Pharmaceutical companies are now pointless.  (There goes the School of Pharmacy at St. John’s Fisher, the school Scott Swigart started.  Aaron Swigart just got his white coat.  He’s now completely unemployable with the education he just worked years to receive.)  With all the hospitals closing goes all the construction work that is always going on in hospitals.  (Jeff Hall is now out of a job too.)  Of course there’s no need for nursing homes, assisted living facilities, and all sorts of senior housing.  So much of new construction around here is for senior housing.  The local construction market would collapse.  (There goes Mike Ross’s job and Jeremy Brown’s.)  The medical imaging work that companies like Kodak and Xerox do is now pointless.
Do you really want Jesus around healing everybody?  Sometimes when I’m in a hospital room and people are asking me to pray for a miraculous healing I wonder if they really know what they’re asking!
Let’s return to 1st Century Judea.  Jesus forgives the sins of people.  That seems innocent to us, but it was a massive threat.  If Jesus could forgive sins then the temple no longer has a role to play.  There go the jobs of probably hundreds of priests.  About a quarter of the real estate in Jerusalem is for the temple.  That’s now pointless.  Merchants, money changers and all sorts of support staff suddenly have no place.
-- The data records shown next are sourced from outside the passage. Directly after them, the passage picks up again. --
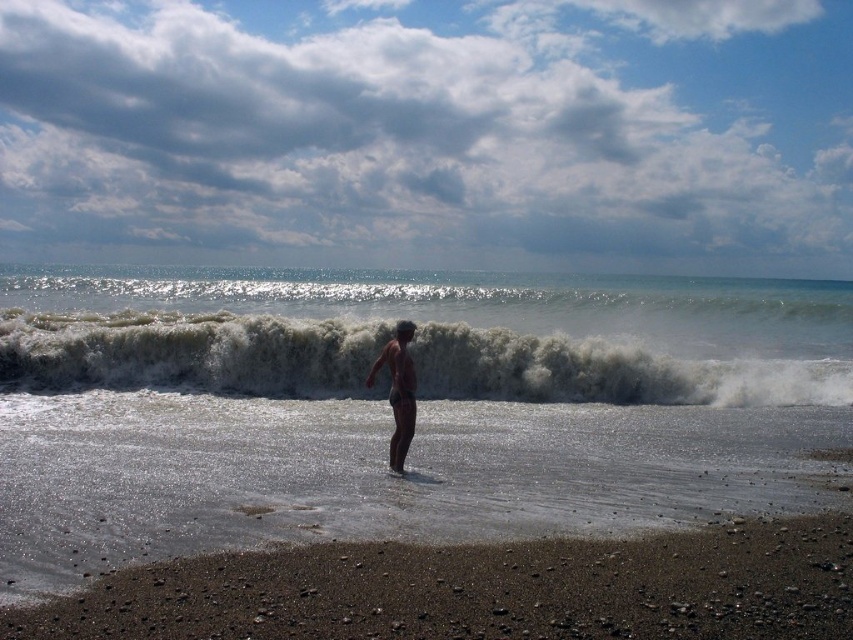
Question: Is dark brown pebbles at lower center thinner than brown matte skin at center?

Choices:
 (A) no
 (B) yes

Answer: (A)

Question: Does dark brown pebbles at lower center have a lesser width compared to brown matte skin at center?

Choices:
 (A) no
 (B) yes

Answer: (A)

Question: Can you confirm if white frothy wave at center is smaller than brown matte skin at center?

Choices:
 (A) no
 (B) yes

Answer: (A)

Question: Which of the following is the farthest from the observer?

Choices:
 (A) (727, 349)
 (B) (751, 627)

Answer: (A)

Question: Among these points, which one is nearest to the camera?

Choices:
 (A) (408, 365)
 (B) (38, 381)

Answer: (A)

Question: Among these points, which one is farthest from the camera?

Choices:
 (A) (160, 330)
 (B) (576, 550)
 (C) (374, 364)

Answer: (A)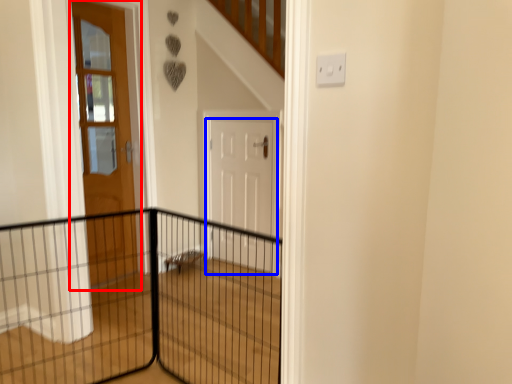
Question: Among these objects, which one is nearest to the camera, door (highlighted by a red box) or door (highlighted by a blue box)?

Choices:
 (A) door
 (B) door

Answer: (A)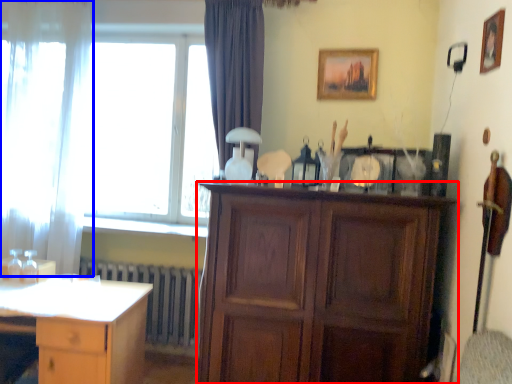
Question: Which point is closer to the camera, cabinetry (highlighted by a red box) or curtain (highlighted by a blue box)?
Shut down the temple and you shut down the tourist and pilgrim industry.  That ripples across the whole economy. 
Plus with Jesus offering forgiveness the whole religious authority system is decentralized.  Who’s to tell what is right and what it wrong?  Where’s judicial authority?  What about police, armies and protection?
We Americans make a mistake when we say separation of church and state.  We think that religion and government and business and arts are all separate, but they are not.  They are all interconnected.  Where one goes so goes all the others.
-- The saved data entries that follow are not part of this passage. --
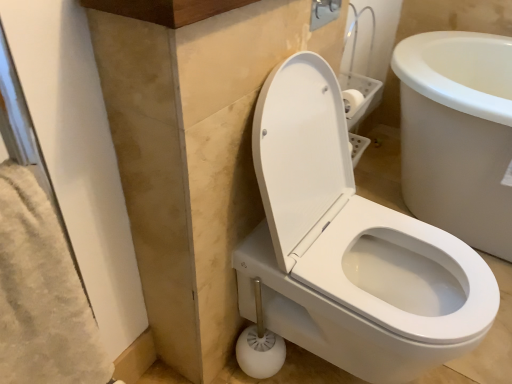
Find the location of `white glossy toilet at center`. white glossy toilet at center is located at coordinates (349, 247).

Describe the element at coordinates (349, 247) in the screenshot. I see `white glossy toilet at center` at that location.

Measure the distance between point (273, 345) and camera.

Point (273, 345) is 3.84 feet away from camera.

Describe the element at coordinates (260, 344) in the screenshot. The image size is (512, 384). I see `white plastic toilet brush at lower center` at that location.

The width and height of the screenshot is (512, 384). What are the coordinates of `white plastic toilet brush at lower center` in the screenshot? It's located at (260, 344).

At what (x,y) coordinates should I click in order to perform the action: click on white glossy toilet at center. Please return your answer as a coordinate pair (x, y). The width and height of the screenshot is (512, 384). Looking at the image, I should click on (349, 247).

Can you confirm if white glossy toilet at center is positioned to the right of white plastic toilet brush at lower center?

Yes.

Which object is closer to the camera taking this photo, white glossy toilet at center or white plastic toilet brush at lower center?

white glossy toilet at center.

From the picture: Which point is more distant from viewer, (x=333, y=243) or (x=277, y=341)?

The point (x=277, y=341) is farther.

From the image's perspective, does white glossy toilet at center appear higher than white plastic toilet brush at lower center?

Yes.

From a real-world perspective, who is located higher, white glossy toilet at center or white plastic toilet brush at lower center?

white glossy toilet at center is physically above.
From our perspective Jesus was doing great things.  From the powers that be in Jesus’ day, he was a serious threat that had to be dealt with.  They were afraid of him.  Their whole lives were built around things he challenged.  When someone does something that threatens the value of your house or your retirement account or your standard of living you’ll react against it pretty quickly.
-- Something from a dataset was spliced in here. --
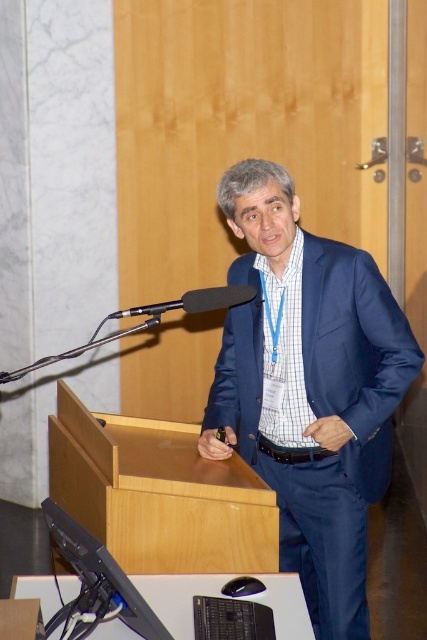
Who is lower down, blue satin suit at center or black matte microphone at center?

blue satin suit at center is below.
The message of Matthew’s gospel was radical then, and it is radical today.  Jesus preached many times that the kingdom of heaven had come near.  When we live that out life looks very different.
So what do we do with Chapters 11 and 12?  While we don’t have Jesus’ miraculous healing powers we do have power and strength to do good.  Jesus said, “For out of the abundance of the heart the mouth speaks.  The good person brings good things out of a good treasure, and the evil person brings evil things out of an evil treasure.”

When we see good things at work let us not be like the religious leaders of Jesus’ day and oppose them.  Instead we will support them.  And when we see evil things we will oppose them.  Though we cannot perfectly bring God’s kingdom to life here on earth we always work for the good, whatever the cost.